Abstract
This paper represents a grain-based discrete element model for simulating the quasi-brittle failure of polycrystalline rocks considering the grain-scale geometrical and material heterogeneities of geo-material fabric. A rock material is represented by an assembly of polygonal grains bonded through their cohesive contacts. As a result, the micro-fracturing process can be simulated explicitly by development of crack along grain boundaries. Micro-mechanical parameters of the model is calibrated to Lac du Bonnet granite such that the model reproduces the physics similar to those of the rock during compression and tension. The calibration procedure is based on categorizing a set of input parameters that controls the elastic and fracture behavior of the model. The relation between macro-properties such as strength, friction and cohesion of the model and input micro-mechanical properties assigned to grains and interfaces is investigated by simulating a series of compressive triaxial and Brazilain tensile tests. The numerical experimentations demonstrate the capability of discrete element-Voronoi model to mimic the pre- and post-failure responses of brittle materials. The calibrated model very accurately predicts, in a quantitative sense, the macroscopic properties of real granite such as elastic properties, damage thresholds (crack initiation and interaction stresses), peak strengths (tensile and compression strengths), triaxial strength envelope (friction angle and cohesion). Results demonstrate the importance of considering the microstructural heterogeneity of rock fabric for successful modelling of brittle rock fracture.
1. INTRODUCTION
The process of brittle rock fracture during compression and tension is a result of the initiation, growth, and coalescence of multiple individual micro-cracks which eventually leads to formation of some clustered regions of macro-fractures in rock. As the compressive, or tensile stress applies across the boundaries of a rock sample, a complex heterogeneous stress system will be distributed through the rock in which the tensile and shear stresses will be concentrated at pre-existing flaws (i.e. micro-cracks, grain boundaries, cavities, cleavages) [1]. If the localized tensile stress exceeds the local strength of the microstructure some micro-cracks start to form at the point on the boundary of pre-existing flaw where tensile stress concentration is greatest.

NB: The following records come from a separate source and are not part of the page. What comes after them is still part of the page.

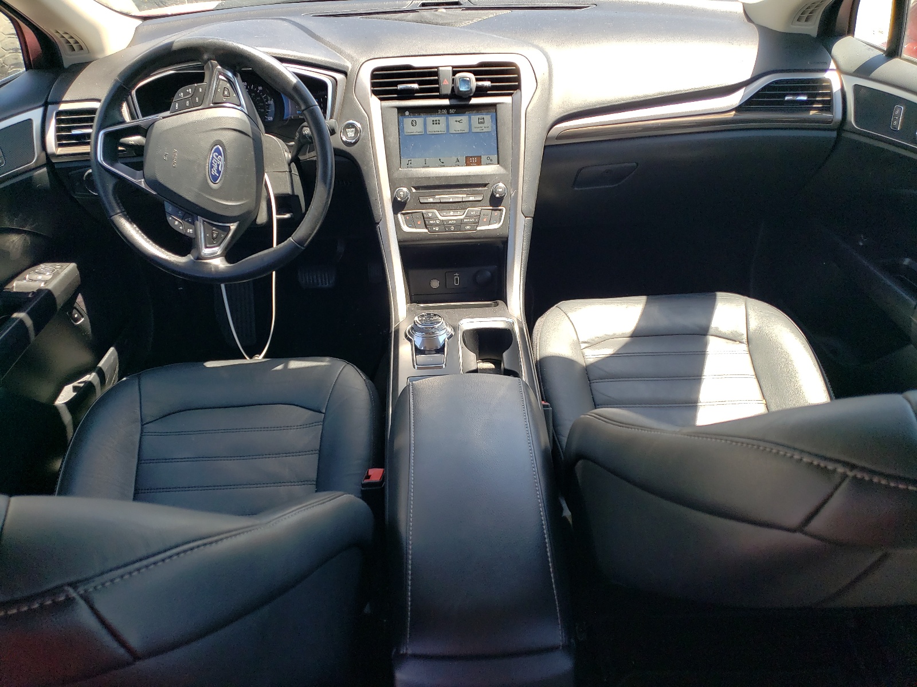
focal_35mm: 26
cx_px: 458
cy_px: 344
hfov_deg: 67.3
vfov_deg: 53.1
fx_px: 689
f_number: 1.5
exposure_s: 1/333
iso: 50
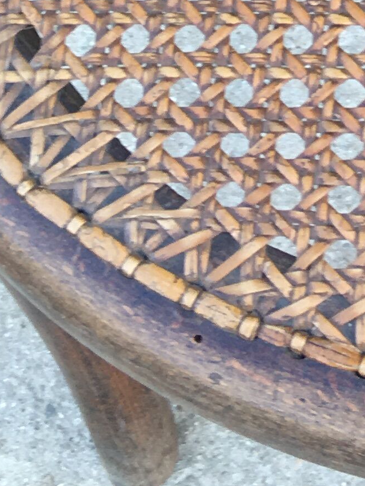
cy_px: -506
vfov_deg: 12.8
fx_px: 1870
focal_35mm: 133
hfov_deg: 10.6
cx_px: 618
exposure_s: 1/50
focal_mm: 4.15
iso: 25
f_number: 2.2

These axially aligned extensional micro-cracks occur during the early loading stages of compression tests. As the applied deviatoric stresses increase in the specimen, the density of compression-induced tensile cracks increases, and eventual interaction and coalescence of these cracks result in formation of some localized and macroscopic damaged zones in the material. It is the presence and creation of such micro-fractures that cause the compressional stress-strain curve of rock to deviate from true elastic (linearity) in the pre-failure region [2].